A new low-power method for detecting Electrical Solution spin in a non-magnetic system could help develop spintronic devices that work using ferroelectricity rather than ferromagnetism. Such devices could ultimately form the basis of a new generation of efficient, low-energy computer processors and thus help support progress in high-speed information processing.
For more than half a century, computing power has grown exponentially. Recently, however, this Moore's Law growth has slowed as it becomes increasingly difficult to make conventional transistors smaller than they already are. Therefore, researchers are looking for ways to increase computing power, even if traditional scaling in size goes beyond fundamental limitations.
Among the many solutions being investigated are those that seek to reduce the power consumption of field-effect transistors (FETs), Electrical Solution which form the basis of modern silicon computer chips. One way to do this is to replace conventional transistors with an alternative version that does not require a continuous power supply to maintain its ON or OFF state.

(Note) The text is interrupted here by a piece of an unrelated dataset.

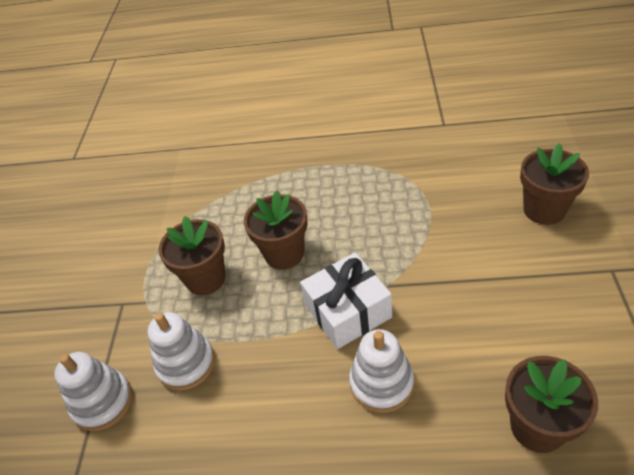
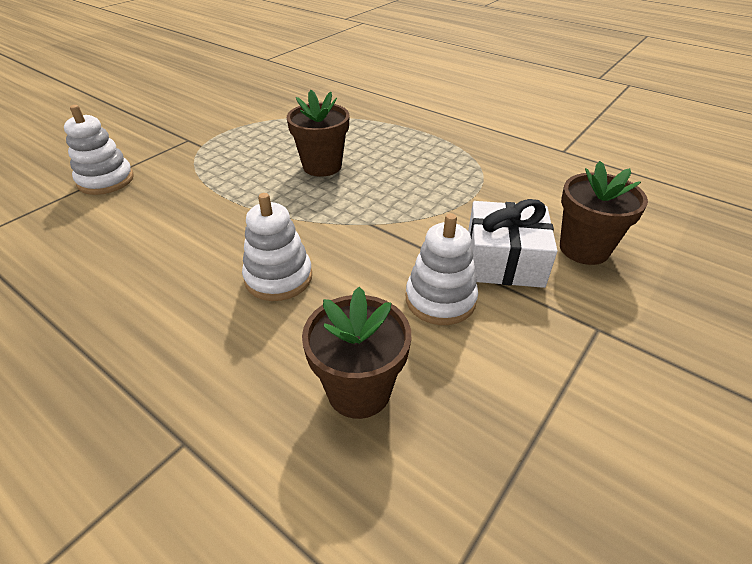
camera: 30 degrees right, 5 degrees down
white stacking toy [148,312,215,391] -> white stacking toy moved to [406,213,478,325]
brown flower pot [159,216,226,295] -> none
white gift [300,252,392,349] -> white gift moved to [468,199,557,288]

Spintronics, which uses the spin of electrons (or intrinsic angular momentum) rather than their charge to store and process information, may offer a way to achieve this goal. Since the spins of electrons can be “up” or “down”, this binary property can be used to perform logic operations in spintronic circuits in much the same way that electric charge is used in electronic circuits. The key advantage is that when an electron's spin changes direction, its new state persists (that is, it is non-volatile). Hence, spintronic circuits do not require any additional input power to keep their states stable.
However, spintronic-based circuits have a major disadvantage for efficiency advocates. In spintronics, information is transmitted or controlled through spin currents, which are made up of electrons with opposite spins moving in opposite directions. These currents are usually generated using ferromagnetic materials. This is a problem because the magnetization of such materials cannot be switched except by applying very strong magnetic fields or currents. Consequently, in any practical switchable device, the energy advantage associated with non-volatile storage will quickly be destroyed.
Researchers from the Spintec Laboratory (CNRS / CEA / Université Grenoble Alpes) and the CNRS / Thales Laboratory, led by Jean-Philippe Attané and Manuel Bibes, have now developed a new, lower-energy way to control spin currents. ...
Their method uses an ultra-thin layer of conductive Electrical Solution, technically known as two-dimensional (2D) electron gas, which develops at the interface between strontium titanate (a pure electrical insulator) and a coating layer of aluminum.
The researchers began by injecting spin current from a ferromagnetic nickel-iron alloy into strontium titanate (SrTiO3). Once electrons are trapped in a 2D electron gas, their spin is coupled to momentum through a phenomenon known as spin-orbit interaction. “This effect converts the spin current into a normal charging current, which allows us to detect injected spins,” Attane and Biebes explain.
The team then applied a voltage across the SrTiO3 insulating layer underneath the electron gas to tune the spin-orbit coupling and thus the direction of the charge current. At this point, they discovered that the SrTiO3 insulating layer behaves like a ferroelectric material, that is, it has a constant electric dipole moment, just as a ferromagnetic material has a constant magnetic dipole moment. This is a significant advantage because electric dipole moments can be oriented using electric fields that are much easier to control than the magnetic fields needed to switch the magnetization of ferromagnetic materials.
Attane and Biebes and their colleagues also confirmed that the direction of the overall electrical polarization of SrTiO3 depends on the polarity of the applied voltage. This Electrical Solution polarization persists even when the electric field is turned off, which means they can permanently control the spin-orbit coupling and thus the direction of the charge current arising from the spin current.